My application reads an Excel file using VSTO and adds the read data to a StringDictionary
. It adds only data that are numbers with a few digits (1000 1000,2 10
I have always preferred using the TryParse()
methods because it is going to spit back success or failure to convert without having to worry about exceptions.
The .NET Framework design guidelines recommend using the Try methods. Avoiding exceptions is usually a good idea.
Convert.ToDouble(object)
will do ((IConvertible) object).ToDouble(null);
Which will call Convert.ToDouble(string, null)
So it's faster to call the string version.
However, the string version just does this:
if (value == null)
{
return 0.0;
}
return double.Parse(value, NumberStyles.Float | NumberStyles.AllowThousands, provider);
So it's faster to do the double.Parse
directly.
Unless you are 100% certain of your inputs, which is rarely the case, you should use Double.TryParse.
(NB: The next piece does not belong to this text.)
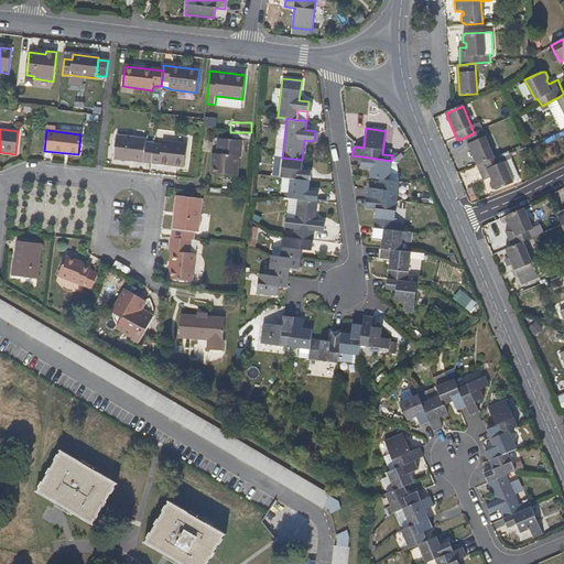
[(494,158),(481,130),(474,133),(464,138),(477,165),(494,158)]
Convert.ToDouble will throw an exception on non-numbers
Double.Parse will throw an exception on non-numbers or null
Double.TryParse will return false or 0 on any of the above without generating an exception.
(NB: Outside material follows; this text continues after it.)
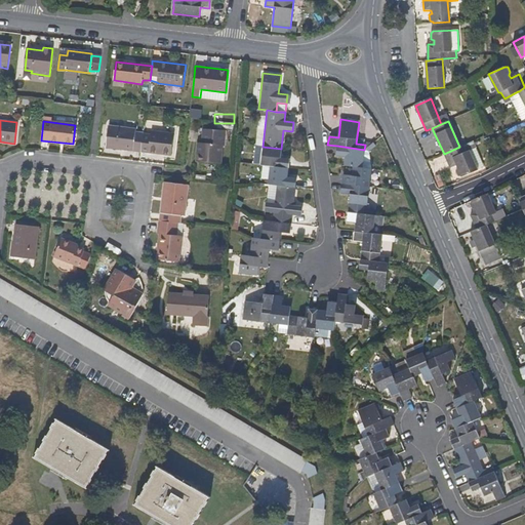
[(144,134),(144,133),(134,133),(134,129),(109,127),(106,148),(142,153),(144,134)]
The speed of the parse becomes secondary when you throw an exception because there is not much slower than an exception.
I did a quick non-scientific test in Release mode. I used two inputs: "2.34523" and "badinput" into both methods and iterated 1,000,000 times.
Valid input:
Double.TryParse = 646ms
Convert.ToDouble = 662 ms
Not much different, as expected. For all intents and purposes, for valid input, these are the same.
Invalid input:
Double.TryParse = 612ms
Convert.ToDouble = ..
Well.. it was running for a long time. I reran the entire thing using 1,000 iterations and Convert.ToDouble
with bad input took 8.3 seconds. Averaging it out, it would take over 2 hours. I don't care how basic the test is, in the invalid input case, Convert.ToDouble
's exception raising will ruin your performance.
So, here's another vote for TryParse
with some numbers to back it up.
If you aren't going to be handling the exception go with TryParse. TryParse is faster because it doesn't have to deal with the whole exception stack trace.